Léonard Pongo (Democratic Republic of Congo / Belgium)
Through the exploration of Congo landscapes, Primordial Earth proposes to consider this region as a multidimensional allegory with three central themes: Creation, Apocalypse and eternal return. The project is still ongoing and his story recounts the first stages of life on earth since its creation and the emergence of the mineral structure, through the appearance and evolution of the plant kingdom and animal and finally, the anthropocene, a period dominated by man. The space explored reveals a place that could be at the origin of life on earth, of incredible and unstoppable vitality, but where the survival of humanity is a constant struggle, since the unfathomable power of nature always threatens its fragility. Considering the evolution of a planet where man is seen only as a secondary character, tossed as if he was passing through a terrestrial purgatory, the narrative suggests a possible salvation or a possible apocalypse. In Primordial Earth, the human being is a weak actor but capable of causing enormous damage and his place on our planet is questioned. Does it always evolve with it, or has the impact of its actions initiated a partial destruction and thus a return to the early stages of evolution? Does the human species always have a chance to survive on its surface?

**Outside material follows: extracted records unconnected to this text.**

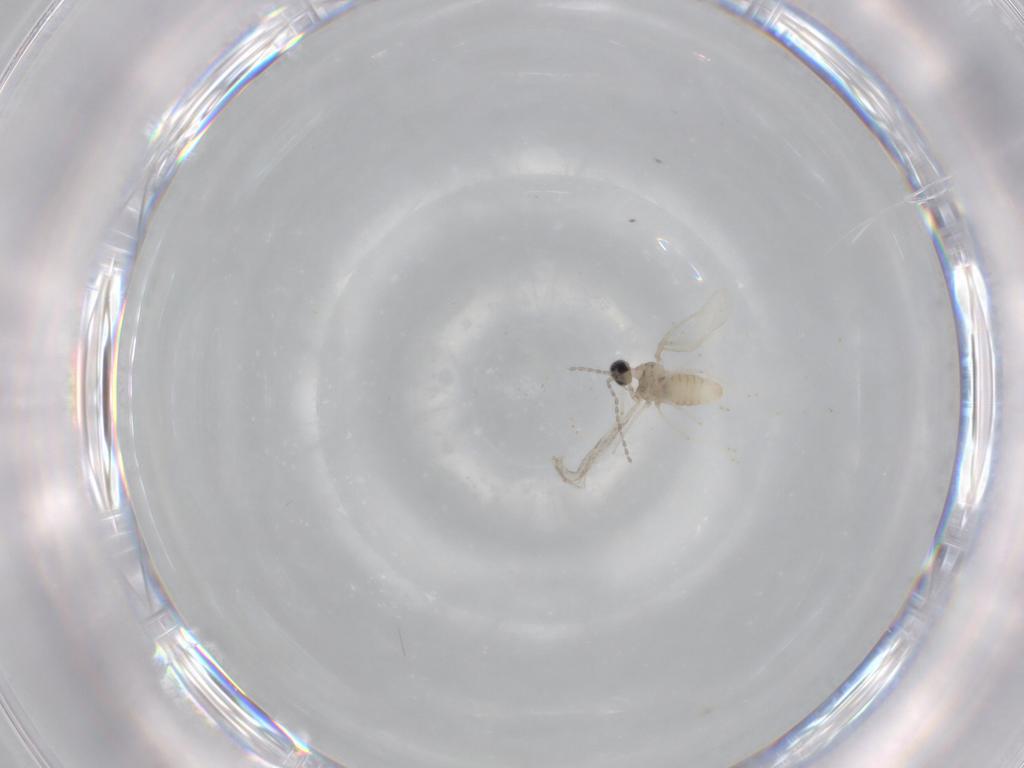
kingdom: Animalia
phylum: Arthropoda
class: Insecta
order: Diptera
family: Cecidomyiidae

Leonard Pongo started photography in a documentary style, which he gradually merged with snapshot and diary styles. His long-term project The Uncanny in the Democratic Republic of Congo has earned him several international awards and world-wide recognition.

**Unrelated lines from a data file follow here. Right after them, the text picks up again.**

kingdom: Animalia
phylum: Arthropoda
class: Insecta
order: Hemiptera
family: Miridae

Pongo’s work has been featured in numerous exhibitions and published in WSJ, The Guardian UK, CNN, National Geographic and several other publications. He was chosen as one of PDN’s 30 New and Emerging Photographers to Watch in 2016 and recipient of the Getty Grant in 2018. His work is also part of institutional and private collections. Pongo is a member of Noor agency since 2017. His photographic career is shared between his long term projects in Congo, teaching and assignment work.